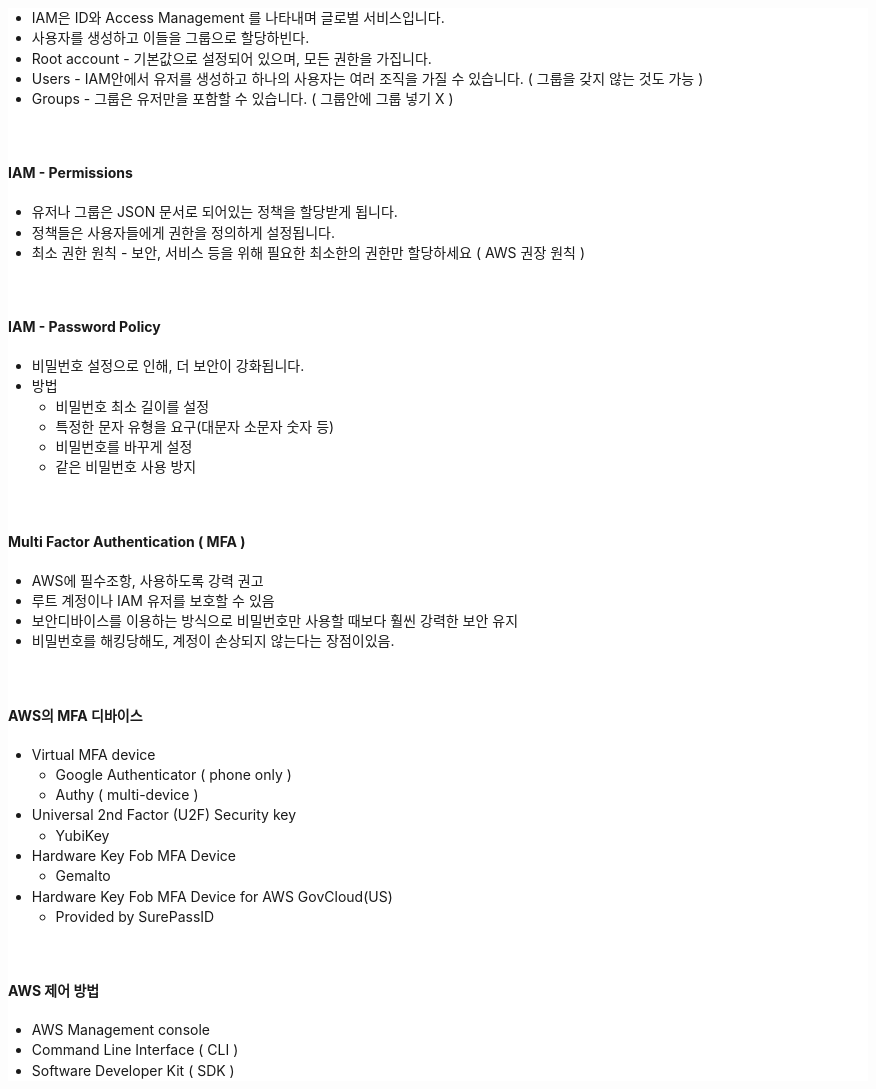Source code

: - IAM은 ID와 Access Management 를 나타내며 글로벌 서비스입니다.
- 사용자를 생성하고 이들을 그룹으로 할당하빈다.
- Root account - 기본값으로 설정되어 있으며, 모든 권한을 가집니다.
- Users - IAM안에서 유저를 생성하고 하나의 사용자는 여러 조직을 가질 수 있습니다. ( 그룹을 갖지 않는 것도 가능 )
- Groups - 그룹은 유저만을 포함할 수 있습니다. ( 그룹안에 그룹 넣기 X )

<br>

#### IAM - Permissions

- 유저나 그룹은 JSON 문서로 되어있는 정책을 할당받게 됩니다.
- 정책들은 사용자들에게 권한을 정의하게 설정됩니다.
- 최소 권한 원칙 - 보안, 서비스 등을 위해 필요한 최소한의 권한만 할당하세요 ( AWS 권장 원칙 )

<br>

#### IAM - Password Policy

- 비밀번호 설정으로 인해, 더 보안이 강화됩니다.
- 방법
  - 비밀번호 최소 길이를 설정
  - 특정한 문자 유형을 요구(대문자 소문자 숫자 등)
  - 비밀번호를 바꾸게 설정
  - 같은 비밀번호 사용 방지

<br>

#### Multi Factor Authentication ( MFA )

- AWS에 필수조항, 사용하도록 강력 권고
- 루트 계정이나 IAM 유저를 보호할 수 있음
- 보안디바이스를 이용하는 방식으로 비밀번호만 사용할 때보다 훨씬 강력한 보안 유지
- 비밀번호를 해킹당해도, 계정이 손상되지 않는다는 장점이있음.

<br>

#### AWS의 MFA 디바이스

- Virtual MFA device
  - Google Authenticator ( phone only )
  - Authy ( multi-device )
- Universal 2nd Factor (U2F) Security key
  - YubiKey
- Hardware Key Fob MFA Device
  - Gemalto
- Hardware Key Fob MFA Device for AWS GovCloud(US)
  - Provided by SurePassID

<br>

#### AWS 제어 방법

- AWS Management console
- Command Line Interface ( CLI )
- Software Developer Kit ( SDK )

^^^^^^^^

Please extract the text of the records above and reproduce every line without changes, leaving the pictures out of your answer.

Source code

: - IAM은 ID와 Access Management 를 나타내며 글로벌 서비스입니다.
- 사용자를 생성하고 이들을 그룹으로 할당하빈다.
- Root account - 기본값으로 설정되어 있으며, 모든 권한을 가집니다.
- Users - IAM안에서 유저를 생성하고 하나의 사용자는 여러 조직을 가질 수 있습니다. ( 그룹을 갖지 않는 것도 가능 )
- Groups - 그룹은 유저만을 포함할 수 있습니다. ( 그룹안에 그룹 넣기 X )

<br>

#### IAM - Permissions

- 유저나 그룹은 JSON 문서로 되어있는 정책을 할당받게 됩니다.
- 정책들은 사용자들에게 권한을 정의하게 설정됩니다.
- 최소 권한 원칙 - 보안, 서비스 등을 위해 필요한 최소한의 권한만 할당하세요 ( AWS 권장 원칙 )

<br>

#### IAM - Password Policy

- 비밀번호 설정으로 인해, 더 보안이 강화됩니다.
- 방법
  - 비밀번호 최소 길이를 설정
  - 특정한 문자 유형을 요구(대문자 소문자 숫자 등)
  - 비밀번호를 바꾸게 설정
  - 같은 비밀번호 사용 방지

<br>

#### Multi Factor Authentication ( MFA )

- AWS에 필수조항, 사용하도록 강력 권고
- 루트 계정이나 IAM 유저를 보호할 수 있음
- 보안디바이스를 이용하는 방식으로 비밀번호만 사용할 때보다 훨씬 강력한 보안 유지
- 비밀번호를 해킹당해도, 계정이 손상되지 않는다는 장점이있음.

<br>

#### AWS의 MFA 디바이스

- Virtual MFA device
  - Google Authenticator ( phone only )
  - Authy ( multi-device )
- Universal 2nd Factor (U2F) Security key
  - YubiKey
- Hardware Key Fob MFA Device
  - Gemalto
- Hardware Key Fob MFA Device for AWS GovCloud(US)
  - Provided by SurePassID

<br>

#### AWS 제어 방법

- AWS Management console
- Command Line Interface ( CLI )
- Software Developer Kit ( SDK )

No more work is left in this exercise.